Mme X soutient qu’elle n’a pas reçu la formation que tant le contrat d’avenir que le contrat unique d’insertion devaient lui garantir.

Or l’obligation de formation de l’employeur est définie dans un imprimé Cerfa, annexé à la convention individuelle tripartite et en l’espèce il n’a jamais été prévu autre chose qu’une aide à la prise de poste, une adaptation au poste de travail, par formation en interne, sans validation des acquis de l’expérience. Ainsi Mme X qui ne conteste pas avoir bénéficié de ces actions d’accompagnement et de formation fournies par l’employeur, ne peut considérer qu’elles étaient insuffisantes, dès lors qu’elles correspondaient aux engagements de l’employeur qui n’était pas tenu d’aller au delà.

Mme X soutient également qu’elle ne pouvait bénéficier d’un contrat d’avenir au delà d’une durée de 36 mois. Toutefois le contrat d’avenir ayant pris effet au 15 septembre 2009 était postérieur au 50e anniversaire de Mme X, née le XXX, ce qui ne caractérise pas un manquement de l’employeur, la durée maximale pouvant être dépassée pour tout bénéficiaire âgé de plus de 50 ans.

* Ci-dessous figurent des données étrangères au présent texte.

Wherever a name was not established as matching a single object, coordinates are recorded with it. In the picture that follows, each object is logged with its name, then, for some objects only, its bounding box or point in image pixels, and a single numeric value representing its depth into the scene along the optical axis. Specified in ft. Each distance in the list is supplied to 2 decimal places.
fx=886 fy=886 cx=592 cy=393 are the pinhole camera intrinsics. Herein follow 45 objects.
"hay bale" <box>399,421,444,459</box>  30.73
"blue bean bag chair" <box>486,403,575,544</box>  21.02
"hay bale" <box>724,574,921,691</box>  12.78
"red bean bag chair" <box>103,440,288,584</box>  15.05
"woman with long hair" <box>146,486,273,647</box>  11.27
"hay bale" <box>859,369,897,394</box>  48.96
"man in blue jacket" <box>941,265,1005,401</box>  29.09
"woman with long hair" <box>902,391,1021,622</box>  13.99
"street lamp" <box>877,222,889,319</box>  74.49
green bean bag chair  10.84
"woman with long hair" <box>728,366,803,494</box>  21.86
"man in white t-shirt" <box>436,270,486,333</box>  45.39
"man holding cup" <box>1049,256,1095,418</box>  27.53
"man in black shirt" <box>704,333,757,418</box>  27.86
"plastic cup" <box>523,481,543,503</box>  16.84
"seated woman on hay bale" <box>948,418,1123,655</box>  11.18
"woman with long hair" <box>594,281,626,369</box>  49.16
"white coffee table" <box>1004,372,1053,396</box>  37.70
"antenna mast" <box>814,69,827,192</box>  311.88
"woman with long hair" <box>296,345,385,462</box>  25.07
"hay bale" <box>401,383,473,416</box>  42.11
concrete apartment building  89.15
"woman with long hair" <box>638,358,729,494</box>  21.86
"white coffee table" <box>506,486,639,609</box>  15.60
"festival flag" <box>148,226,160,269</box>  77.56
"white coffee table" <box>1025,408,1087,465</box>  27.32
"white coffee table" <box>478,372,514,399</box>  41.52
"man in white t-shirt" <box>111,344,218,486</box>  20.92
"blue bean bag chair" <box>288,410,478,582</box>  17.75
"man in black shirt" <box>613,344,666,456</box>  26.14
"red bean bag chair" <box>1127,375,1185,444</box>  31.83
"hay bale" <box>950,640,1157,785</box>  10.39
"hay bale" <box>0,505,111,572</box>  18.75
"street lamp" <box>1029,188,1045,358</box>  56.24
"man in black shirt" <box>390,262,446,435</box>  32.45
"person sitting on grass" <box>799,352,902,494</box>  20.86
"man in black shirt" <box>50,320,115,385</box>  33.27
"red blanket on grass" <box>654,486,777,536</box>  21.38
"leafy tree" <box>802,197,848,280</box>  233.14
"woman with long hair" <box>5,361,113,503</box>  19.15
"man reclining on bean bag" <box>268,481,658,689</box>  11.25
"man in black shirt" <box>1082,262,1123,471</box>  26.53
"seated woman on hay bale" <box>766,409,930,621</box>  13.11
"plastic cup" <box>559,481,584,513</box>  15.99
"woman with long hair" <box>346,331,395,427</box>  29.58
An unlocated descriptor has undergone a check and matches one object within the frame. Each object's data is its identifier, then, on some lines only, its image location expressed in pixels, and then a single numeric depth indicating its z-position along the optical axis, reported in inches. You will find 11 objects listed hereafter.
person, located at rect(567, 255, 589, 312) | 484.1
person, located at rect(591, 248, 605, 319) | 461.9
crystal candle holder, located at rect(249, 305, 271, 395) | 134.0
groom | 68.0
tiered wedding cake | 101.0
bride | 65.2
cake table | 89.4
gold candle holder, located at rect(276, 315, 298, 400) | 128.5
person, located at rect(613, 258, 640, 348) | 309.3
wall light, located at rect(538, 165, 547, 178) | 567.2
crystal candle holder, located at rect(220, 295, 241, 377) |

Mme X ne peut considérer que ce contrat est un renouvellement du contrat initial en date du 1er septembre 2006 excluant de considérer qu’elle était une bénéficiaire 'entrant dans le dispositif', dès lors que ce contrat initial a été poursuivi sans interruption par l’effet de deux avenants successifs, jusqu’au 30 juin 2009 et qu’un nouveau contrat a ensuite été conclu après une interruption. De surcroît elle a alors été recruté non plus comme simple agent administratif mais comme assistante administrative du directeur de l’école du Dauphin bleu.

Mme X ne peut pas plus invoquer un préjudice dès lors que le contrat d’avenir à effet au 15 septembre 2009 lui a permis de bénéficier d’un emploi.

En conséquence elle sera déboutée de sa demande d’indemnisation et la décision déférée sera réformée de ce chef.

Sur les dépens et les frais irrépétibles

Mme X qui succombe sera condamnée aux dépens.

Nonobstant l’issue de l’appel, l’équité et les circonstances économiques commandent de ne pas faire application de l’article 700 du code de procédure civile.

PAR CES MOTIFS

LA COUR

Réforme la décision déférée en toutes ses dispositions et statuant à nouveau :

Déboute Mme X de l’ensemble de ses demandes ;

Y ajoutant ;

Déboute les parties du surplus de leurs prétentions ;

Condamne Mme X aux dépens de première instance et d’appel.